Point of Thought - AI & Governance

AI & Governance

Bottom-Up AI: How Shaw University's Grassroots Strategy is Redefining Adoption

How grassroots adoption can turn AI from a top-down mandate into an institutional capability.

Opening Narrative

Ninety days ago, Shaw University began shifting its AI strategy from top-down automation to bottom-up empowerment. We believed real adoption would come not from executive mandates but from faculty and staff experimenting, testing, and shaping the tools for their own work.

That belief is holding. AI isn't just a side project anymore; it's becoming an integral part of how people work here.

The Approach: Small Starts, Real Wins

We avoided the typical "launch big" trap. Instead, we focused on exposure and ownership:

  • Start small. Target early adopters first, the naturally curious.

  • Keep it practical. Every session had to produce one real, ten-minute win.

  • Track what matters. Measure progress by how ideas spread, not just attendance.

Behind the scenes, we built a lightweight, secure MCP layer, allowing one department to create something that works, and others can easily replicate it without needing a new system or committee.

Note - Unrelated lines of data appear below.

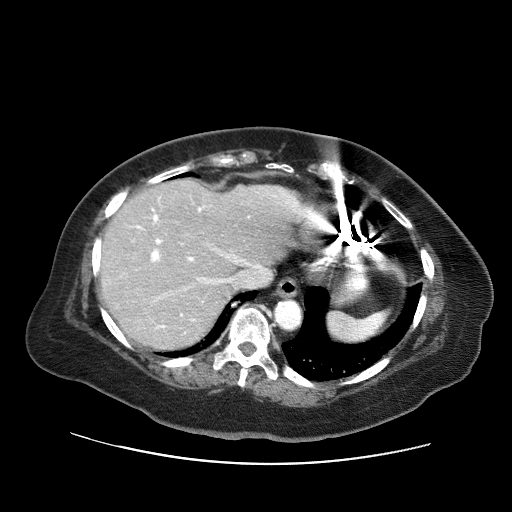
Contrast-enhanced abdominal CT (liver protocol), one axial slice. Slice 49 of 71 in the series (ordered by position). Soft-tissue window (W 400 / L 40 HU). 512 × 512 image matrix, field of view 400 × 400 mm. From the clinical record (not read from this slice): diagnosis: hepatocellular carcinoma (patient treated with transarterial chemoembolisation; whether this scan precedes or follows treatment is not stated here); TNM stage (as recorded): Stage-II; Child-Pugh class: A; tumour nodularity: multinodular; tumour size: 5 cm.
Annotated regions visible in this slice (semi-automatically segmented with operator editing):
- liver parenchyma outside the tumour (the mass and vessels are separate outlines, so this box may not span the whole liver): bounding box <99,178,302,350> (left, top, right, bottom; pixels)
- portal vein: <131,190,299,329>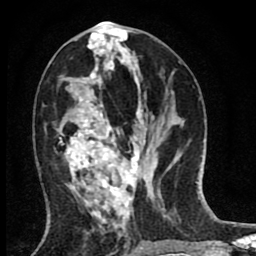
Breast MRI (dynamic contrast-enhanced), one axial slice; position 36 of 80 along the scan axis; cropped to one breast; dynamic contrast-enhanced series, time point 2 of 8 at this slice position (early post-contrast); 1.5 T; TE 2.7 ms, TR 6.6 ms; 256 × 256 image matrix, field of view 150 × 150 mm. Female patient.
Annotated regions visible in this slice (semi-automatically segmented with operator editing):
- enhancing-tissue mask used for the functional tumour volume (all voxels passing the contrast-enhancement thresholds inside the analysis volume; usually the tumour): box from (x=60, y=48) to (x=140, y=222) px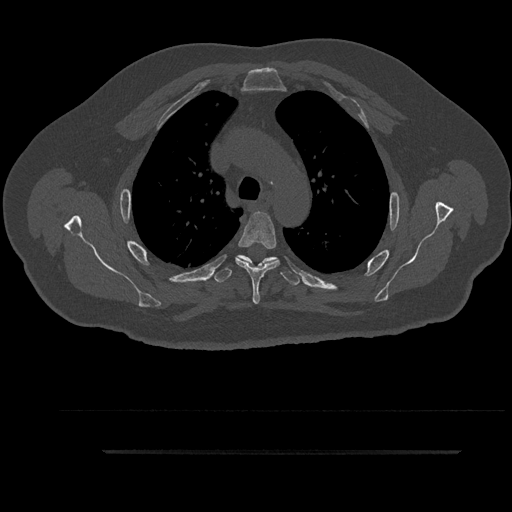
CT including the spine, one axial slice. Slice 662 of 797 in the series (ordered by position). 120 kVp. Bone window (W 1800 / L 400 HU). 512 × 512 image matrix. Male patient, age 63 years. Case-level facts recorded for this patient, not image findings: primary cancer: renal; vertebrae with lytic lesions (as recorded): T8.
Annotated regions visible in this slice (semi-automatic segmentation, software-assisted and operator-edited):
- T4 vertebra: bounding box <235,212,280,304> (left, top, right, bottom; pixels)
- T5 vertebra: <213,255,300,286>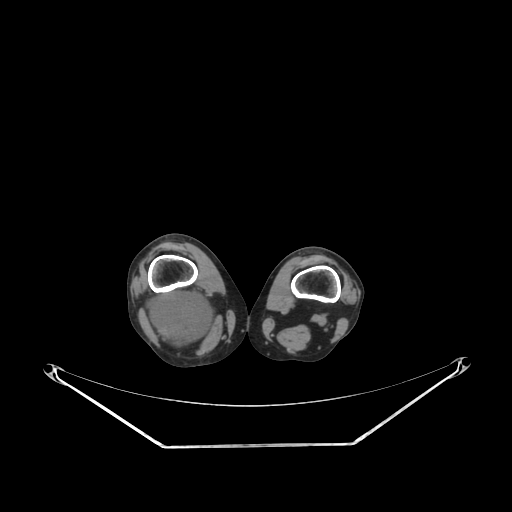
CT of an extremity soft-tissue mass (from a PET/CT study), one axial slice; position 181 of 267 along the scan axis; reconstruction kernel SOFT; soft-tissue window (W 400 / L 40 HU); 3.75 mm slice thickness; 512 × 512 image matrix, field of view 500 × 500 mm. Female patient. Case-level facts recorded for this patient, not image findings: histological type: liposarcoma; site of the primary tumour: right thigh.
Structures marked on this image (expert contour drawn on MRI and transferred to this co-registered scan by the dataset authors):
- gross tumour volume (mass): bounding box [x1, y1, x2, y2] px = [144, 290, 215, 350]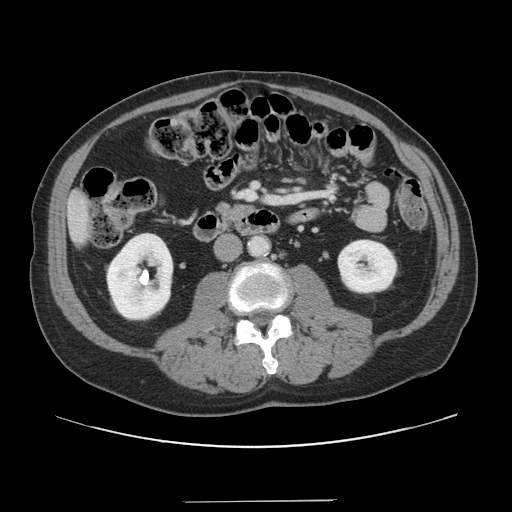
Contrast-enhanced abdominal CT, one axial slice; slice 38 of 151 in the series (ordered by position); 120 kVp; intravenous contrast given; soft-tissue window (W 400 / L 40 HU); 2.5 mm slice thickness; 512 × 512 image matrix, field of view 399 × 399 mm. Case-level facts recorded for this patient, not image findings: patient: male, age 41 years at operation; diagnosis: colorectal cancer liver metastases, imaged before liver resection; multiple liver metastases: no; largest metastasis: 2.1 cm; disease in both lobes: no.
Outlined on this slice (outlined manually by an expert reader):
- liver: box from (x=69, y=193) to (x=91, y=243) px
- planned liver remnant (the part of the liver to remain after resection): (x=69, y=192)–(x=91, y=244)
- portal vein (with intrahepatic branches): (x=240, y=191)–(x=255, y=199)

The Results: Momentum That Sustains Itself

  • 14% of staff have completed hands-on chatbot training.

  • 6% of faculty have completed LearnWise AI training.

  • By semester's end, participation is projected to rise another 8-11%, with faculty adoption expanding steadily.

Once one person in a department achieves a small win, others follow quickly. AI doesn't spread through memos; it spreads through proof.

What's Next

The next phase targets faculty workflows and course planning. We're moving from attendance tracking to usage tracking, measuring who's still applying AI tools two months later.

By December, our goal is clear:

  • Half of the workforce through foundational AI training.

  • Four or more departments actively using Copilot in weekly operations.

Lessons Learned for Other Institutions

If you're leading AI adoption in higher education, here's what's worked for us:

  1. Start with volunteers, not mandates. Momentum grows faster when curiosity leads.

  2. Measure stories, not just statistics. Reuse and ripple effects matter more than raw training counts.

  3. Build infrastructure early. Even small wins need a path to travel, or they'll die in isolation.

Bottom-up AI isn't a loss of control; it's shared ownership. When people see the relevance, adoption follows naturally.

Closing Reflection

At Shaw, AI is moving from an initiative to an instinct. The most promising shift isn't technological:it's cultural.

We'll share our 180-day outcomes in January, focusing on who not only trained, but transformed how they work.